Does dynamo trigger real kernel execution?

I think the answer is NO according to Dynamo Overview — PyTorch 2.7 documentation

Dynamo hooks into the frame evaluation API in CPython (PEP 523) to dynamically modify Python bytecode right before it is executed. It rewrites Python bytecode to extract sequences of PyTorch operations into an FX Graph which is then compiled with a customizable backend.

The above statement implies two steps:

  1. dynamo converts the python bytecode to FX graph w/o real kernel execution. And TORCH_LOGS="+dynamo" shows what the FX graph looks like.
  2. the FX graph is then compiled and then real kernel execution is triggered.

But, looks that there’s a real kernel execution to generate the FX graph (in step 1 above) with my experiment, it does not align with the above statement.

In the experiment below, I checked what the FX graph is to guess what happened behind.

Since I only care about dynamo, so I choose the backend in code below as ‘eager’, not involving AOTAutograd/inductor.

import torch

class TestNet(torch.nn.Module):
    def __init__(self):
        super(TestNet, self).__init__()
        self.linear = torch.nn.Linear(3, 2)

    def forward(self, x):
        x = x * 2
        if x.sum() > 0:
            x = torch.sin(x)
        if x.mean() > 0:
            x = torch.cos(x)
        x = self.linear(x)
        return x

m = TestNet().cuda()
m = torch.compile(m, backend="eager")
inputs = torch.ones(3).cuda() * -1.0
m(inputs)

With TORCH_LOGS="+dynamo" python -u eagerbackend.py , I do not see anything about sin and cos in the log. (there’s sin and cos in the log if we remove *-1.0 in the code for inputs)

How could dynamo know that sin and cos is not in the FX graph with the specific inputs?

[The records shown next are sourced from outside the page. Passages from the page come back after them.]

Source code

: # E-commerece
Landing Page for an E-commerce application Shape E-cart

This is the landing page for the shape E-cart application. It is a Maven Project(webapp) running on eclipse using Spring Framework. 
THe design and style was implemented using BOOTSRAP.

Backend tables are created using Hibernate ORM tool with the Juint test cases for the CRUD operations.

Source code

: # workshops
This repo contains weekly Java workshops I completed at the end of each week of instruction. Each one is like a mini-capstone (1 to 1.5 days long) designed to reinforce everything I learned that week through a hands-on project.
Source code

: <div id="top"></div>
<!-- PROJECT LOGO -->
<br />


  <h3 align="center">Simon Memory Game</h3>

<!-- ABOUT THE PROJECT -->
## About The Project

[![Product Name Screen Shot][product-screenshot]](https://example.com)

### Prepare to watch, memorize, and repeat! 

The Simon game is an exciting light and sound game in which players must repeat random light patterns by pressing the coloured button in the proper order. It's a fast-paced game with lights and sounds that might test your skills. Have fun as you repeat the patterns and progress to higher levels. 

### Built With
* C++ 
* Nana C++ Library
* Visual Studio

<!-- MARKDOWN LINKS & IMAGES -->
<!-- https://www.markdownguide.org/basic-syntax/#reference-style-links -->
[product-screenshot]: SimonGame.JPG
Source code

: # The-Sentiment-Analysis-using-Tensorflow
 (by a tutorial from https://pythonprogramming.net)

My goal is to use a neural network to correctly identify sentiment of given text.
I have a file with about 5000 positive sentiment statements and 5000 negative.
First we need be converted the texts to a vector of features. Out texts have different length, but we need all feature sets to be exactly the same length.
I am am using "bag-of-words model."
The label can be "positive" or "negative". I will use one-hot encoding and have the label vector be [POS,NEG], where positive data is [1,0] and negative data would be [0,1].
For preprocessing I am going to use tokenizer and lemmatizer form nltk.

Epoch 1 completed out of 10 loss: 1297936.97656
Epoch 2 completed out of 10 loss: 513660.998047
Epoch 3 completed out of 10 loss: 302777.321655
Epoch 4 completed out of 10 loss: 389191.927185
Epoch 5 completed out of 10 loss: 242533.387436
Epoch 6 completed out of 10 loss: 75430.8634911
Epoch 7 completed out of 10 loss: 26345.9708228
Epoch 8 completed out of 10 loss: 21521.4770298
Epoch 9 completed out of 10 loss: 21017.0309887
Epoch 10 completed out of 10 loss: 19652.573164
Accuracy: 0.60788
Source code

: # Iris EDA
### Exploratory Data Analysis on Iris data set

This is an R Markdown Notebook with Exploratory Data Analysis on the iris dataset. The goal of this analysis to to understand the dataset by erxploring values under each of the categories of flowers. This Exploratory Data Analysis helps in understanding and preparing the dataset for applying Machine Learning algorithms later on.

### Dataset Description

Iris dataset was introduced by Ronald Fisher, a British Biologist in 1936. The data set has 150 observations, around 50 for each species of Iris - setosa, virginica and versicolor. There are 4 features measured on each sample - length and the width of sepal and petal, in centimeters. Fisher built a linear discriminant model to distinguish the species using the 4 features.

My only guess is that dynamo triggers real kernel execution for x.sum() and x.mean() etc., and so it can generate the FX graph w/o ‘sin’ and ‘cos’. But it does not align with the statement that dynamo generates FX graph before it is executed.

What really happens behind? thanks.

Hey!

@anijain2305 is the expert on this but my mental model is as follows:

While it interprets the bytecode itself, it does trace the effect of a lot of the bytecode that is not trivial (with fake objects). So it does executing some things in some cases.

In this case, what happens is different, the data-dependent control flows that you have trigger a “graph break”. Meaning that dynamo cannot capture a single graph of all of this and just creates a collection of smaller graphs and preserves the branching in python as-is.

That’s why the logs are so long in this case: there are many small graphs being created.
Why you don’t see the sin/cos inside these logs is a good question though :smiley: @anijain2305 might know

do you mean the execution with fake objects (no real data) to deduce the tensor shape? thanks.

It does yes and all the other Tensor metadata as well.

@anijain2305 could you help? thanks.